軽業師竹沢万次の謎を追う=サーカスに見る日伯交流史=一世紀半も受け継がれる家=第17回

現在もサーカスに出演するオリメシャ一族のフェイスブックの経歴ページ(https://www.facebook.com/Olimecha.Family/info/?tab=page_info)

現在もサーカスに出演するオリメシャ一族のフェイスブックの経歴ページ(https://www.facebook.com/Olimecha.Family/info/?tab=page_info)

 ブラジルの早竹虎吉も、竹沢万次同様、同じ一座でやっていた〃近い筋〃のものが名乗っていた可能性が高い。
 ブラジルに来た「フランキ・オリメシャ」は1854年に大阪で生まれたと伝承されているから、1867年に米国公演した時に座長なので、13歳ではオカシイ。年齢的には渡米時に早竹虎吉一座に参加した子供芸人ではないかと思える。
 それならば、渡伯時の1888年に34歳の働き盛りだ。海外興行の生活を続けてブラジルまで流れ着き、長い巡業生活を経て、ここに定住したと考えるのが妥当ではないか。しかし、なぜ「オリメシャ」を名乗ったかは謎だ。
 『日本人登場/西洋劇場で演じられた江戸の見世物』(08年、松伯社)の第4章に「早竹虎吉とそれに連なる芸人たち―虎吉は何人いたのか」とあるように、超有名人だけに自称襲名するものもいたようだ。
 サンパウロ総合大学コミュニケーション学部(ECA―USP)サイトの「ニロエル・シウヴェイラ」データベースの「サーカスとその家族」によれば、オリメャは1888年渡伯とある。

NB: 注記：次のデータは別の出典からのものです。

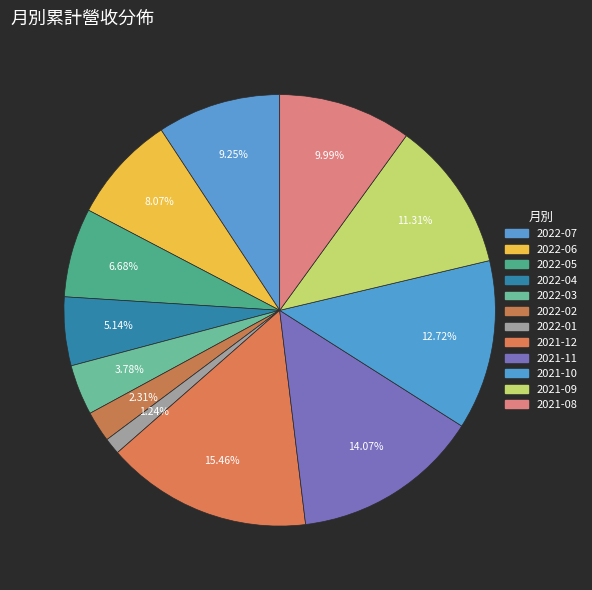

To the nearest percent, what percentage of the pie is 2022-06?

8%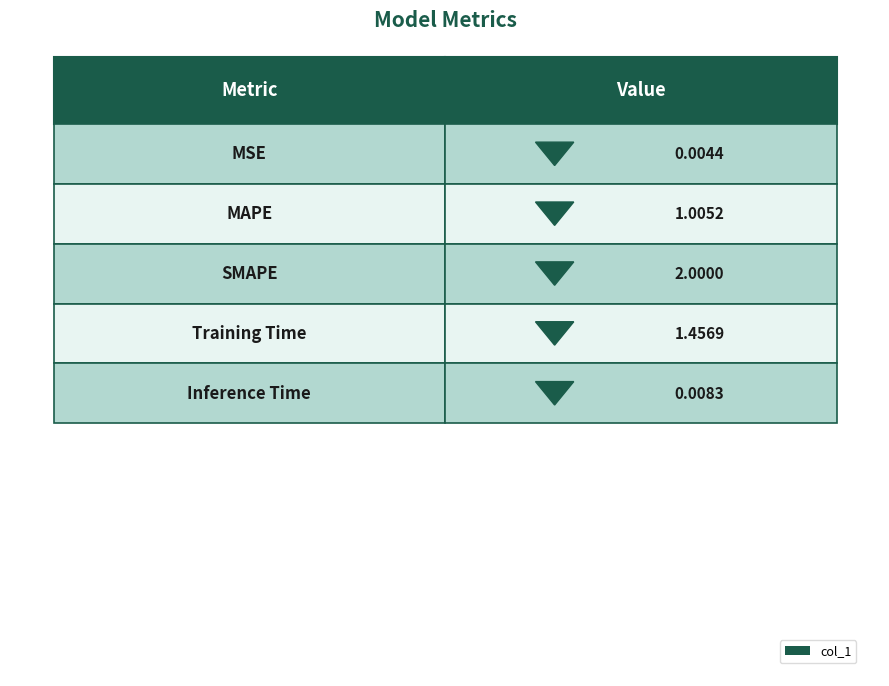

Which has a higher value, Inference Time or SMAPE?

SMAPE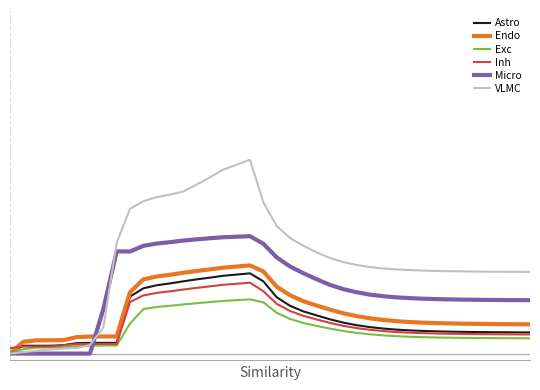

What are all the series names shown in the legend?

Astro, Endo, Exc, Inh, Micro, VLMC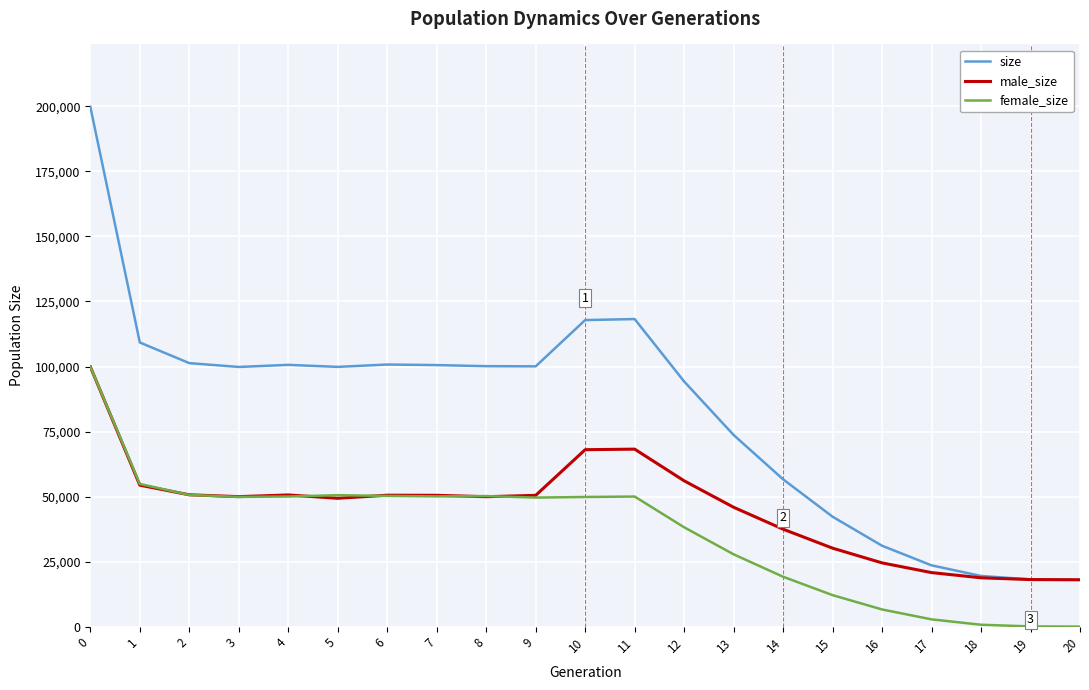

What is the maximum value shown in the chart?

199845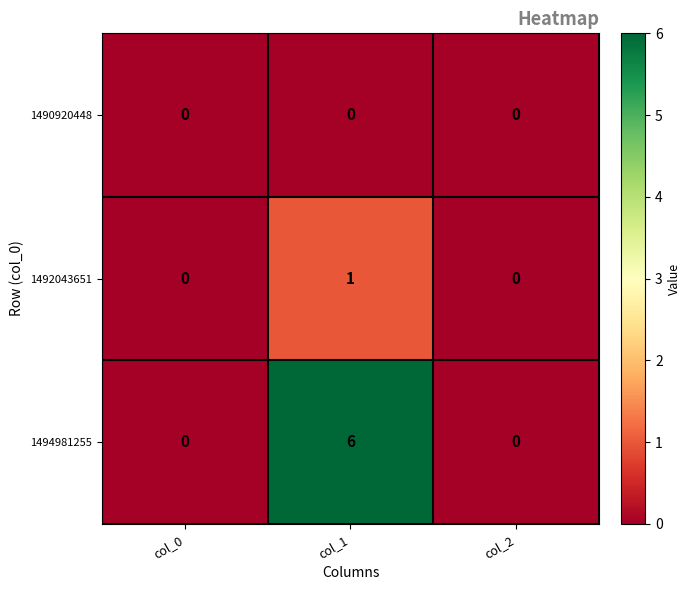

Reading left to right, transcribe all the data shown in this chart.

1490920448: 0	0	0
1492043651: 0	1	0
1494981255: 0	6	0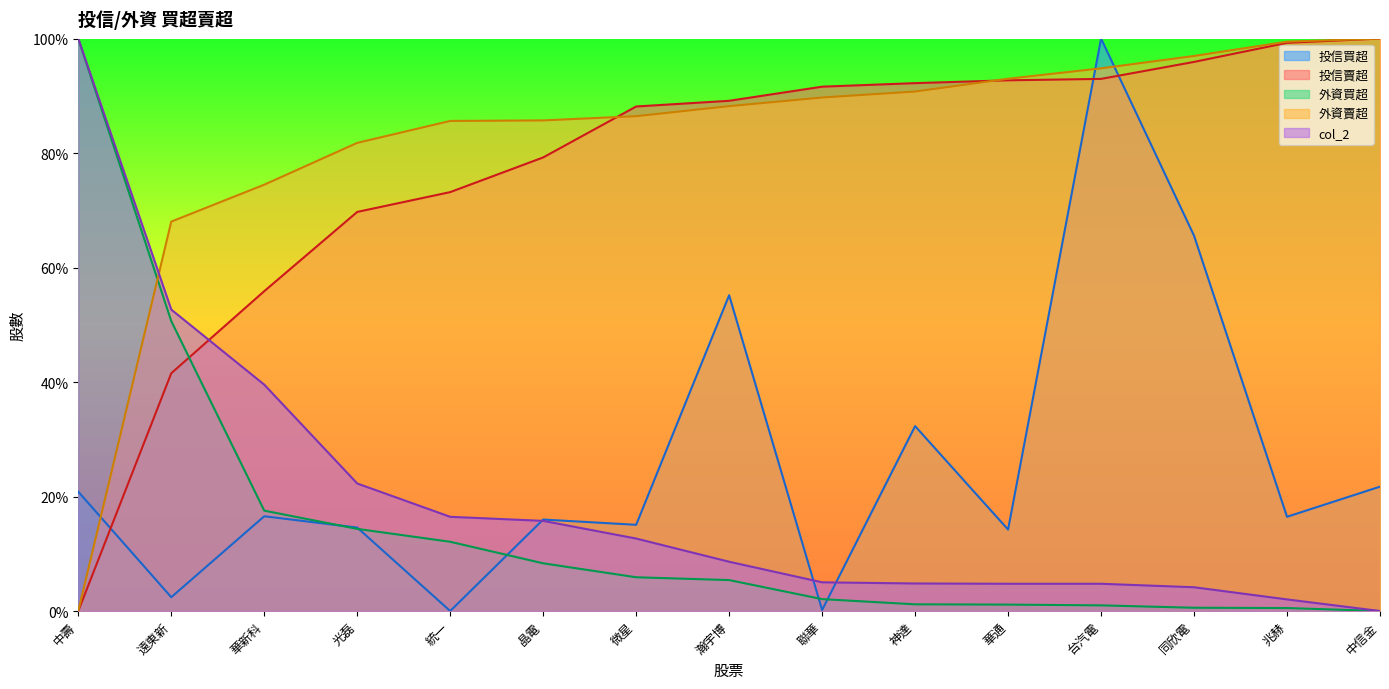

Where does the 外資賣超 series first go above 88?

瀚宇博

 《日本の大阪生まれのHaytaka Torakiche(早竹虎吉)の息子、世界を興行してまわるために発音しやすい「Charles Frank Olimecha(英語読みチャールズ・フランキ)」と名乗る。1888年に渡伯し、結婚した後、Carlos Franco Olimechaとサインするようになる。7人の息子、1人の娘。父から受け継いだ日本芸人団を率いた。フランキ・ブラウン・サーカスの一部としてブエノス・アイレスで興行した後、ブラジルに戻り、1900年に自らのサーカス団を設立。体操が特に強く、カルロスの息子マヌエリットは1908年から35年まで、後方2回宙返り(salto duplo com pirueta)で席巻した》
 第15節に出たカルバーリョ論文には、シルコ・オルメシャはバイア州奥地セルトンのど真ん中にある町セニョール・ド・ボンフィンで、笠戸丸移民からわずか3年後の1911年に興行していたとある。
 同町での2回目の興行は1927年で、ランピオンとマリア・ボニータがカンガセイロ部隊を連れてセルトンを縦横無尽に駆け抜けていた時代だ。もしやどこかで交流があったかもしれない。まさにブラジルの歴史の一部だ。

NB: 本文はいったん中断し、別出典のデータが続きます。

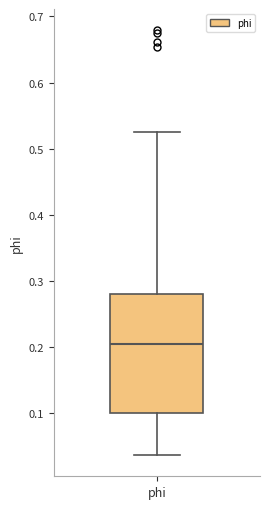

Transcribe this box plot: give where the median line is, the range the box spans, and where the two whiskers end, as read against the y-axis. The values are not printed on the chart, so give them approximately, as read against the axis.

median 0.20, box 0.10 to 0.28, whiskers 0.04 to 0.53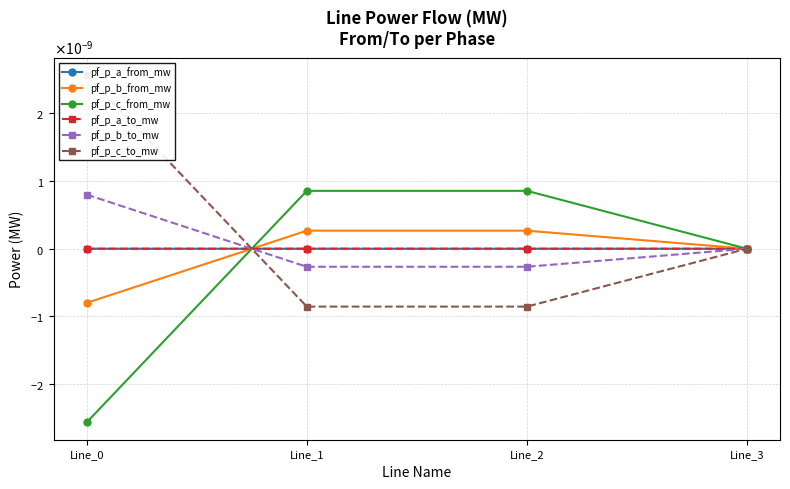

The value of pf_p_a_from_mw at Line_1 is -0.0. True or false?

False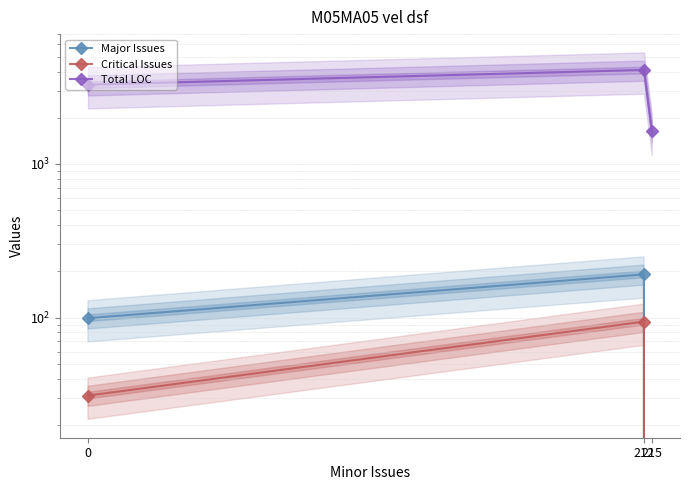

Which series has the largest total across all categories?

Total LOC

 2015年現在でオリメシャ一族の2人は、「Flying Olimecha 2015」のように今もサーカス団に入り、国際的な興行を続けている。経歴のページには、はっきりと「日本に起源を持つ家族」と書かれている。
 空中ブランコなどの彼らの動画がネット上には多数挙げられており、見る事ができる。フェイスブックからのメッセージとメールで質問を送ったが、残念ながら返答は得られなかった。
 それにしても、幕末の日本世代から入れれば、おそらく5世代目か6世代目、一世紀半以上になる。1880年代、最初にブラジルに住み着いたであろう日本人家族の一つ。その末裔が幕末からの職業を、国境を超えた地球の反対側で、今も受け継いでいるとは驚きだ。